Myriam El Haïk too, like her fellow artist, commutes between different cities and countries, in her case Rabat, where she grew up; Paris where she studied fine arts and music composition; and Berlin, where she has her work space and young family. Despite the fact that she is similarly a lively, petite woman, the difference in artistic expression could not be larger between El Haik and El-Tahri. For her work has little to nothing to do with audiovisual politics of representation or film archives, but all with visual and sonic memory, with music, rhythm and patterns as they inhabit time and space, or rather, create interstices between them. Her “Please Patterns” is a piano piece she composed, its rhythmic and melodic fragments were inspired by her drawings and her collection of Moroccan “Berber” or Amazigh rugs that are also part of the show.
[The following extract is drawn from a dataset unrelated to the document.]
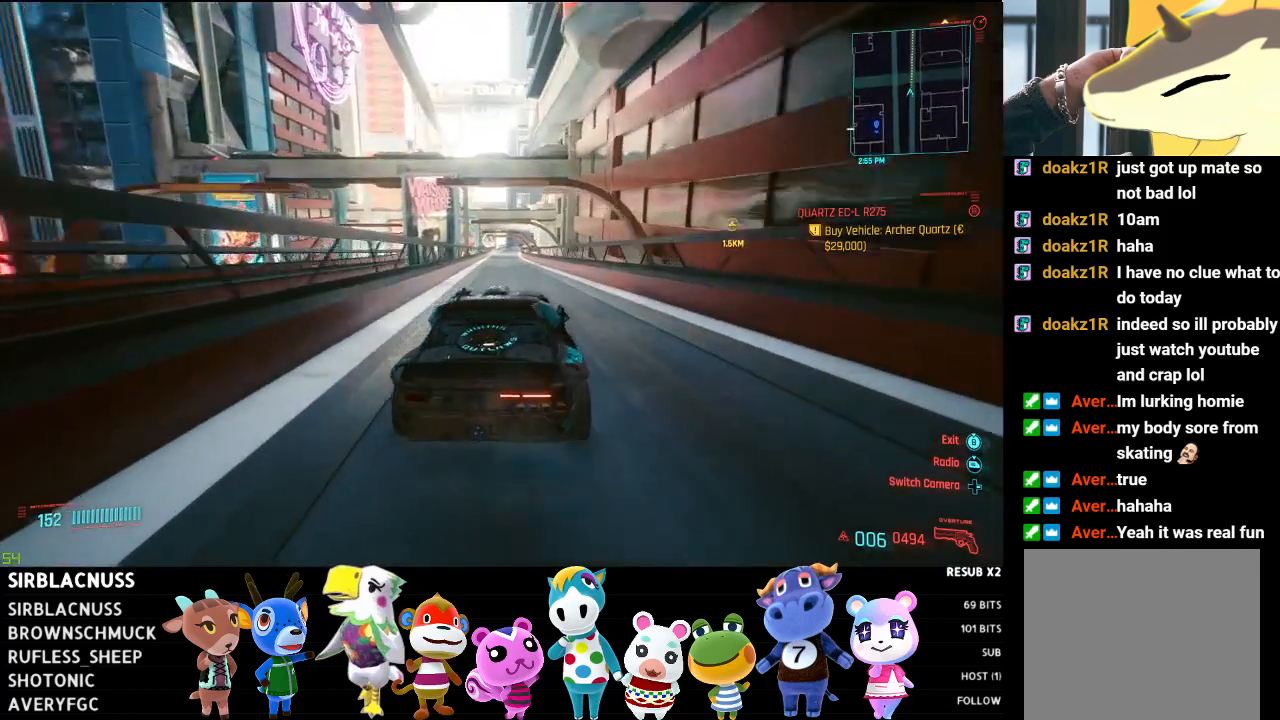
{"buttons": ["R2"], "left_stick": "center", "right_stick": "center", "events": [[133, "left_stick", "left"], [333, "left_stick", "center"]]}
Her “repetitive minimalist aesthetic,” as she calls it, runs through as a series of displayed drawings, and a polyptych wall drawing that she continues doing once every week together with piano performances to become a regular ritual throughout the 12th Berlin Biennale. Here she wants to offer “the experience of an unfolding time.” Watching her meticulously crossing out the little squares of a grid reminiscent of our school math booklets during her performance, a meditative silence emanates from her contained movements, and the overall formal experience definitely reminds you of the wealth of abstract art forms practiced in her homeland before the advent of European style figurative arts, starting from calligraphy up to ornamental arts. And she does everything to underline their cultural implications: “One and the same thread appears to be running from the ancestral tradition of weaving to the act of drawing and eventually to contemporary music: a thread of ritualized time that links writing to speech, the visual to sound, the score to the music. Perhaps a time like that so aptly and genuinely conceived by the Arabic language — without an imperfect or future tense — a time shared between the completed act and the unfinished.”
Quite tellingly, it was El Haïk’s love for music and patterns which became the tipping point for moving to Berlin. With a music piece in mind, she walked through the streets to find the light reflecting on the windows creating various patterns that inspired her. She found herself additionally attracted by presence and history of the Bauhaus, that genuine architectural and design movement, in the city. Moreover, bringing out her inner child, she experienced a playfulness much more developed than elsewhere.
Last but not least, what she underlines as one of the most positive assets for her is the curiosity and the openness of Berlin’s public and its curators. While in Paris she found herself confronted with “identitarian” policies. These relegated her abstract minimalism to her homeland and confined it to art spaces like the Institute du Monde Arabe. In Berlin, in contrast, she found herself received and perceived as what she was — a member of a global art scene without ethnic or cultural classifications. This argument, it seems, not only confirms the Biennale’s statement about Berlin’s changeability and fragmentary character in a positive sense but could explain as well why it has become so attractive for Arab and non-Arab artists to work and reside here.